Inability to rationalize unproductive assets combined with lack of freedom to make competitive rates, labor intransigence, and management incompetence to bring down a dozen or more Class 1's back in the 60's and 70's. The Staggers Act (1980) changed things for the industry as a whole. Railroads were deregulated, and the rail renaissance began. But rail carriers still had to contend with light density lines that generated a return on investment far below the cost of capital. It's not prudent to borrow money at, say, six percent so you can reinvest in assets generating, at best, a one two percent ROI. On the other hand, failure to reinvest impacts efficiency, safety, service and revenue. The already weak asset becomes less attractive than ever. It's a downward spiral. Branch line abandonments were one strategy management adopted to hazard scarce capital resources.
In the 3-R and 4-R Acts of 1973 and 1975 respectively - and at the state level - government finally tried to address the light density rail line issue. There were several approaches adopted - only one of which involved abandonments.
1. The process of discontinuing service was made easier for true "basket cases". When Conrail was created from the wreckage of the eastern bankrupts, the federal government itself (through USRA) made the decision on which branches were hopeless. They were excluded from the Final System Plan, and that was that. Currently almost automatic approval is given to abandonments on lines where no traffic has been handled for two years. The industry no longer wastes time and effort on killing off its "dogs."

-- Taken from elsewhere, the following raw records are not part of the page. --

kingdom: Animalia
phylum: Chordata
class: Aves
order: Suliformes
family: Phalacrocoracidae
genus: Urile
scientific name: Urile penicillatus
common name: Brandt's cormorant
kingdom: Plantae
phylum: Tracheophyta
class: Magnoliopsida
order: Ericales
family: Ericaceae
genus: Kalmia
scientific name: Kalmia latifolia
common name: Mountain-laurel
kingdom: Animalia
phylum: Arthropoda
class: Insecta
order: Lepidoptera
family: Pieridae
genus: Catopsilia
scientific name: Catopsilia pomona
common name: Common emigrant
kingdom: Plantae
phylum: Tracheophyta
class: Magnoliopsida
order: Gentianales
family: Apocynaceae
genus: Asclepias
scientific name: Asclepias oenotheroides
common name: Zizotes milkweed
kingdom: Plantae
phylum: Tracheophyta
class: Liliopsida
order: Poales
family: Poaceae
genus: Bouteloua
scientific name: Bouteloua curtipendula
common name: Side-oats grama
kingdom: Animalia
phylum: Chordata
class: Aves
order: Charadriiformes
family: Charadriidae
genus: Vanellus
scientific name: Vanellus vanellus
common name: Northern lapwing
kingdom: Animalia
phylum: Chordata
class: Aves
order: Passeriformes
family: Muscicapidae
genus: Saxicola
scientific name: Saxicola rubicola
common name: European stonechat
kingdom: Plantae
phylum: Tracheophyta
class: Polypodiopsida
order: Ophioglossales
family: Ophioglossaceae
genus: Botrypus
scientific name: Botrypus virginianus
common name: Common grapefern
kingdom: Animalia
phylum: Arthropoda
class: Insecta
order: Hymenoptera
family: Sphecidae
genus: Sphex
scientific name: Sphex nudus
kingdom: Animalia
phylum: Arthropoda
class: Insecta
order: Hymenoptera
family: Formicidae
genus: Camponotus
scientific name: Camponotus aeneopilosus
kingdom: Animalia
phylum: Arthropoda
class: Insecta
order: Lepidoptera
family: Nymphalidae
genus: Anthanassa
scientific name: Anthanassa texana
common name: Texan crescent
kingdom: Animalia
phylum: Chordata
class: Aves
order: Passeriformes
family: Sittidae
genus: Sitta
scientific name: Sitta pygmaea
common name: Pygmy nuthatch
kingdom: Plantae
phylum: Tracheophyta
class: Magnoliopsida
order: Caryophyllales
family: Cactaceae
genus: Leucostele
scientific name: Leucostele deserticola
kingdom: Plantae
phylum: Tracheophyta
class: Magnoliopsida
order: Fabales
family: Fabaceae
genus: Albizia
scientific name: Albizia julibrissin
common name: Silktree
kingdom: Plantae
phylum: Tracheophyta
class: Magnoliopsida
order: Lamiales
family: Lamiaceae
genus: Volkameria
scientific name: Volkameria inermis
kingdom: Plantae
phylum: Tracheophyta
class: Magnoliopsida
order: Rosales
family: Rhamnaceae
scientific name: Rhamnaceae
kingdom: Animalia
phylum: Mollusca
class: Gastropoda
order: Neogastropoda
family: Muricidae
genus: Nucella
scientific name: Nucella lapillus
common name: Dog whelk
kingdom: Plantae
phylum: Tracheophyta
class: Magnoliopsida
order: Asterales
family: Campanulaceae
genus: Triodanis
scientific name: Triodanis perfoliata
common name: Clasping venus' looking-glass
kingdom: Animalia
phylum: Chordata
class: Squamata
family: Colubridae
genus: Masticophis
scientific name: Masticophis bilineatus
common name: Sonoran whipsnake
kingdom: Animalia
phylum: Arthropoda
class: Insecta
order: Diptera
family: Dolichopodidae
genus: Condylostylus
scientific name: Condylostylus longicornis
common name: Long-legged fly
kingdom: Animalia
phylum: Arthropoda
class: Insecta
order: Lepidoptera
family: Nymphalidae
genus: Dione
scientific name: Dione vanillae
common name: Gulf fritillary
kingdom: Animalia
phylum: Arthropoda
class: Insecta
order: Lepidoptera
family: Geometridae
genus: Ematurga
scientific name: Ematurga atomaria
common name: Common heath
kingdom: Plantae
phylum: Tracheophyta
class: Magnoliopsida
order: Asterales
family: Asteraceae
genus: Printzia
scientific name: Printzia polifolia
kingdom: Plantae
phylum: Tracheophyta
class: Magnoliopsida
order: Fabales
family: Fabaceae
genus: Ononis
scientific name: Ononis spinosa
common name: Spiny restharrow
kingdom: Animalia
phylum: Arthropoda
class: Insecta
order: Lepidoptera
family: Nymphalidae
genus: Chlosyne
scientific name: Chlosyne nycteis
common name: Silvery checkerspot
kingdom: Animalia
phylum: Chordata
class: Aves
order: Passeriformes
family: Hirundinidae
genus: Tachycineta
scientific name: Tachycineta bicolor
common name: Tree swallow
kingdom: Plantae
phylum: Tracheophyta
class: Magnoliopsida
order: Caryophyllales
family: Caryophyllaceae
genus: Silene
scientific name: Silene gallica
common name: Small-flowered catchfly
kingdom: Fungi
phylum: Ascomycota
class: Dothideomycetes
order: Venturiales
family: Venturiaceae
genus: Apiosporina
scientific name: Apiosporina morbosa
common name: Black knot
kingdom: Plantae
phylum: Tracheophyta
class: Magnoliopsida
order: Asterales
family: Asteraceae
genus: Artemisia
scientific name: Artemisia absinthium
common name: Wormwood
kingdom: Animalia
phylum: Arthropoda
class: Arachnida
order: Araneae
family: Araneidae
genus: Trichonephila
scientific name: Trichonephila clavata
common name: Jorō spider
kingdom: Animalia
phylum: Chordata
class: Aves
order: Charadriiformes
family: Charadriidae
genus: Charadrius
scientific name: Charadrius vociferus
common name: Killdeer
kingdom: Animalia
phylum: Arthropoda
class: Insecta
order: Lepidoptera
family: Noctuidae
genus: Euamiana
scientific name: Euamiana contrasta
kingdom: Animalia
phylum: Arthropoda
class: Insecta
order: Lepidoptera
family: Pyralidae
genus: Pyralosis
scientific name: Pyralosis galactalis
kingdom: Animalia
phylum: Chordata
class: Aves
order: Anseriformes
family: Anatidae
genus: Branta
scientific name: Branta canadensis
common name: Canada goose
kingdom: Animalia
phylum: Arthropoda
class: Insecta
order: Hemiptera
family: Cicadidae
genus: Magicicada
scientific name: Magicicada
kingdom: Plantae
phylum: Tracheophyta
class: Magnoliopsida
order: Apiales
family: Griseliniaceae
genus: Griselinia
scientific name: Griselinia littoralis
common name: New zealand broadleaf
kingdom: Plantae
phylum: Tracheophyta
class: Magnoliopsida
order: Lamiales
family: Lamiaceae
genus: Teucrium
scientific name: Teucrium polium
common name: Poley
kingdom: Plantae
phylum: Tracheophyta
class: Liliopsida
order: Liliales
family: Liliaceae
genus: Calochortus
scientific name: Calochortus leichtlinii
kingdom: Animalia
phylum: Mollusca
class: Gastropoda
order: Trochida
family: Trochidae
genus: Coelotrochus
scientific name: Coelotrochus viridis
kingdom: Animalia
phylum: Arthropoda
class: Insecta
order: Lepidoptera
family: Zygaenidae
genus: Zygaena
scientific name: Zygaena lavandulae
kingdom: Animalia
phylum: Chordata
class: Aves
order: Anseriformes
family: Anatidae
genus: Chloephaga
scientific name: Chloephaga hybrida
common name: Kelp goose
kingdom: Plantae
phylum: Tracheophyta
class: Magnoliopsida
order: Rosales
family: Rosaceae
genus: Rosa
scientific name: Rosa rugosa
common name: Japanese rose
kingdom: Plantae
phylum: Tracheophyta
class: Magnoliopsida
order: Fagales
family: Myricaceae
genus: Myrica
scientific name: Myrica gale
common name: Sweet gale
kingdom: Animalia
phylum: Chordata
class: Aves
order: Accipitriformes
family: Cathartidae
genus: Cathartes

2. For lines that can be rescued, shipper groups, industrial development agencies, state DOT's and entrepreneurs are encouraged to step up to the plate to purchase or lease them. As a result, hundreds of new short lines have been formed. The start-up process for creating new rail carriers is far, far less burdensome and time consuming than it was under the ICC.
3. Restrictive labor conditions (New York Dock, etc.)- big impediments to short line spin-offs - have been eliminated.
4. Public capital in the form of state grants, low interest RRIF Loans and maintenance tax credits have been offered. These help short lines cope with decades of disinvestment when their lines were runder Class 1 ownership.
The present abandonment process, while simpler than in ICC days, does set some parameters. The Surface Transportation Board allows abandonment if a railroad can demonstrate "significant operating losses". The carrier can try and justify the abandonment by showing it could earn a higher ROI elsewhere - but the STB says that's "usually not sufficient to overcome a strong public need for service".
The STB may order continuance of operations if a responsible party makes an offer of financial assistance. It can order a line "rail-banked" to save the right of way for future reinstatement. If there is an offer to acquire the line from a responsible party, the STB can order the railroad sold at Net Liquidation Value (NLV) or Going Business Value, whichever is higher.
The bottom line is that if a rail line has any real economic value, it is unlikely to be abandoned.